Live with global warming for the next dozen generations? Honestly, if we are unwilling to give up our bias towards nuclear power this might be the best possible option. While global temperatures will continue to increase, the number of people likely to die is in the tens or hundreds of millions due to environmental changes; but that is a fraction of the billions who would likely die in the above two options. While some disaster scenarios are exaggerated (sea level rise will not wipe out cities overnight but it will increase disease and population pressure) others are grossly under exaggerated (1,300 people die each summer due to the heat, what do you think is likely to happen there.) And some are mixed (Easy access to energy has made shifting farm production and location something that only takes years instead of generations, so global food shortages are very very likely, and probably more common, but are likely not long term/permanent effects.)
The best option is obviously to massively invest in nuclear, continue to invest in green technology, and use natural gas as a bridge fuel as we make the transition. Natural gas produces 50% LESS CO2 than coal (the primary base load fuel) and, thanks to fracking, is plentiful. The only country to meet the original Kyoto target numbers set for them was the US. And we didn’t even sign the darn thing. The reason was due to the massive shift to natural gas for electrical grid production after the fracking boom made it gas cheap and easily available. In fact we are producing LESS CO2 in the US (in spite of the population increase) than at any time since the late 80s. Unfortunately, for all the reasons I mentioned above, “Green” production has accounted for only a small percentage of this reduction. Ultimately though, natural gas is simply a bridge and the faster we can onboard nuclear capacity, the sooner we can get rid of all hydrocarbons used for base load.
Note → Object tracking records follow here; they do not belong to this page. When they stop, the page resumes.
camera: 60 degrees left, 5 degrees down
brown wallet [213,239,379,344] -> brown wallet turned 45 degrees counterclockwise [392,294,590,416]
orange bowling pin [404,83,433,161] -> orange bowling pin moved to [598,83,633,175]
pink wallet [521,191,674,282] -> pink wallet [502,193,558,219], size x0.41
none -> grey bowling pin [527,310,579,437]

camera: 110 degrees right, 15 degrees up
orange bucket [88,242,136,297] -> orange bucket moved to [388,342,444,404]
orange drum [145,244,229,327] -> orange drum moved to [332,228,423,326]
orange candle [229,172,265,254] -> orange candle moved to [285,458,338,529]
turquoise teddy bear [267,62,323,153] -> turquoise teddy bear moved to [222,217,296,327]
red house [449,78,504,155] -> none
Once energy is cheap enough on grid, it will put more and more downward pressure on transportation energy. It will likely never be 0 (tankers and long range airplanes are unlikely to be able to use battery storage) but it will become the exception, not the rule. By moving base load production to nuclear we also free up battery capacity for things like car, which will continue to accelerate the reduction in fossil fuels for transportation.
Take-aways:
-
- Global warming will harm the planet and humanity for generations to come.
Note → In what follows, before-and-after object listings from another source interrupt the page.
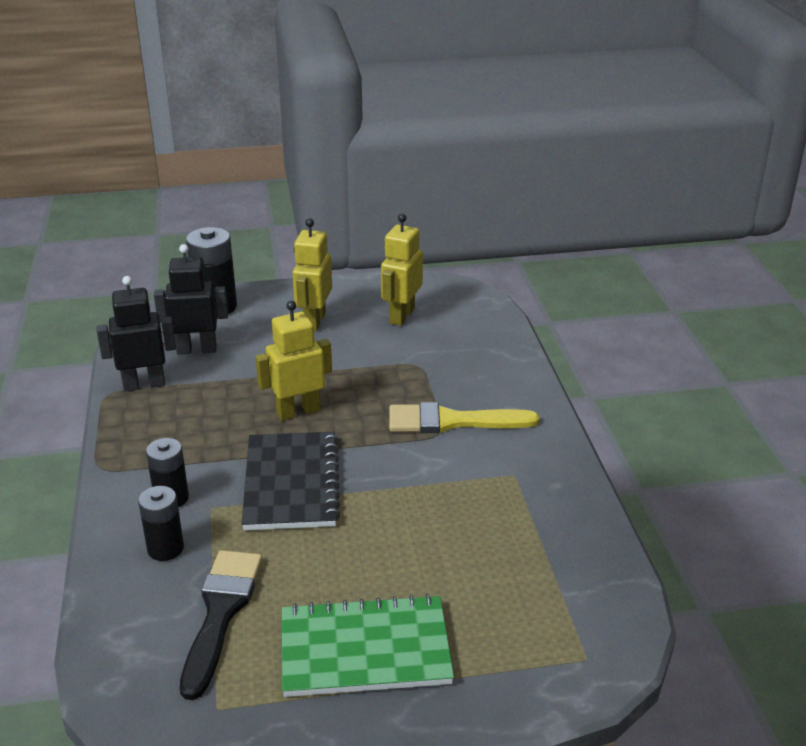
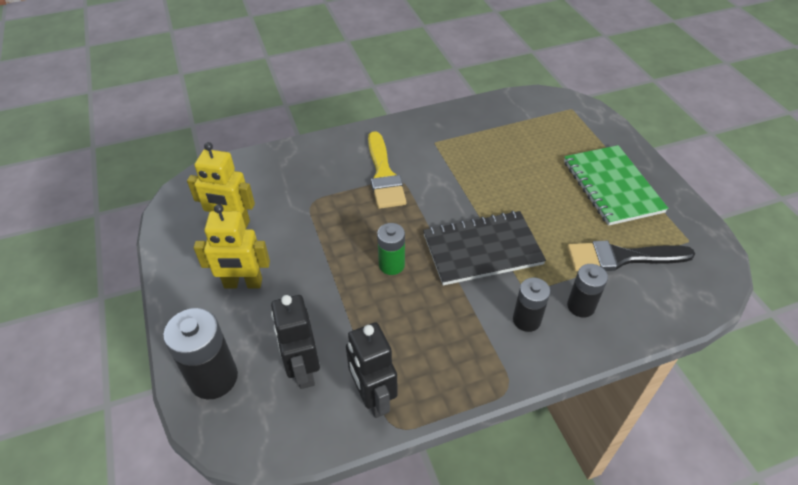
camera: 100 degrees left, 15 degrees up
yellow robot [255,301,332,421] -> green battery [377,223,405,275]

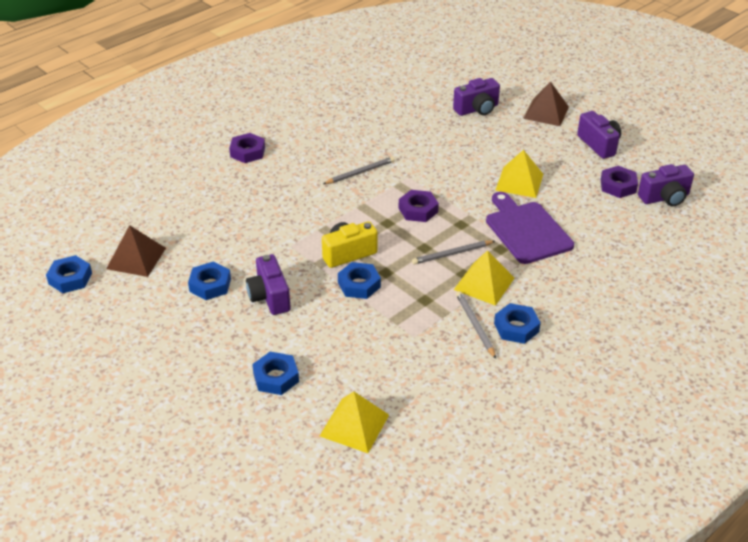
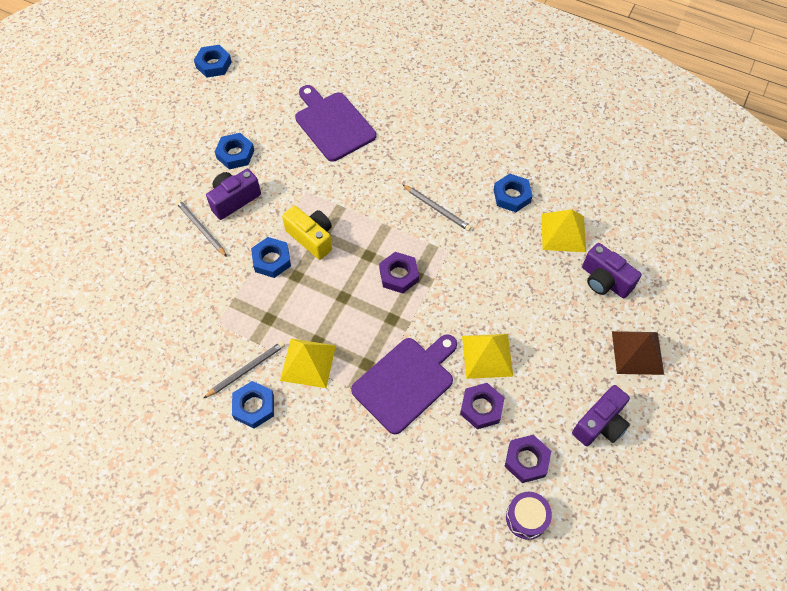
camera: 70 degrees right, 20 degrees up
brown pyramid [106,225,166,277] -> none
purple nut [229,133,265,163] -> purple nut moved to [460,383,505,429]
blue nut [252,352,299,395] -> blue nut moved to [494,174,533,212]
yellow pyramid [320,392,389,453] -> yellow pyramid moved to [542,209,586,252]
grey pencil [412,240,495,265] -> grey pencil moved to [176,200,227,257]
purple camera [638,164,694,207] -> purple drum [506,492,552,540]
none -> purple cutting board [295,85,376,162]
- We don’t really know by how much. While we have seen some starting effects, the more damaging effects are either slow moving effects (ones we are likely to adapt to), are speculation, and/or are nightmare scenarios we haven’t even considered. We just don’t know.
- Human progress depends on cheap energy… get rid of it, and your kids future will be worse than your past. Mostly likely worse than the effects of global warming.
- Low density energy like solar and wind are, by themself, incapable of meeting future energy demands anytime in the next 100 years. This is not a political argument but based on physical limitation of these systems.
- Nuclear is the only real way to resolve global warming that I can see, at least without massive human suffering.
- The environmental movement has done more to bring attention/research to global warming than any business, government, or other institution.
- The parts of the environmental movement that moved away from nuclear have done more to perpetuate global warming than any business, government, or other institution.
- BOTH of the above statements can be true at the same time.
- Oil and gas companies have profited due to the nuclear ban; that is why some of them oppose nuclear power.
- Oil and gas companies have also done more than any environmental group to lower greenhouse gases, especially in the US.
- BOTH of the above statements can be true at the same time.
- These problems are HARD, really HARD, and the people shouting the loudest are the ones who effectively think technology is magic.
- Outside of significant investment in nuclear, there is no future were global CO2 volumes decrease substantially in the next 50-100 years.
- Activists who want all fossil fuels stopped NOW, are condemning a billion people to stay in poverty and hundreds of millions of people to die. Which isn’t much different that what will happen to humanity from global warming.